Recorded data
>>>>
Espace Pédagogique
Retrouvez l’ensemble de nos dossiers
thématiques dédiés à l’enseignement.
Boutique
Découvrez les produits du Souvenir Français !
<<<<
WHAT THIS TASK INVOLVES:
Please pull out each line above that contains the word "Français". Case counts.

YOUR RESPONSE:
Découvrez les produits du Souvenir Français !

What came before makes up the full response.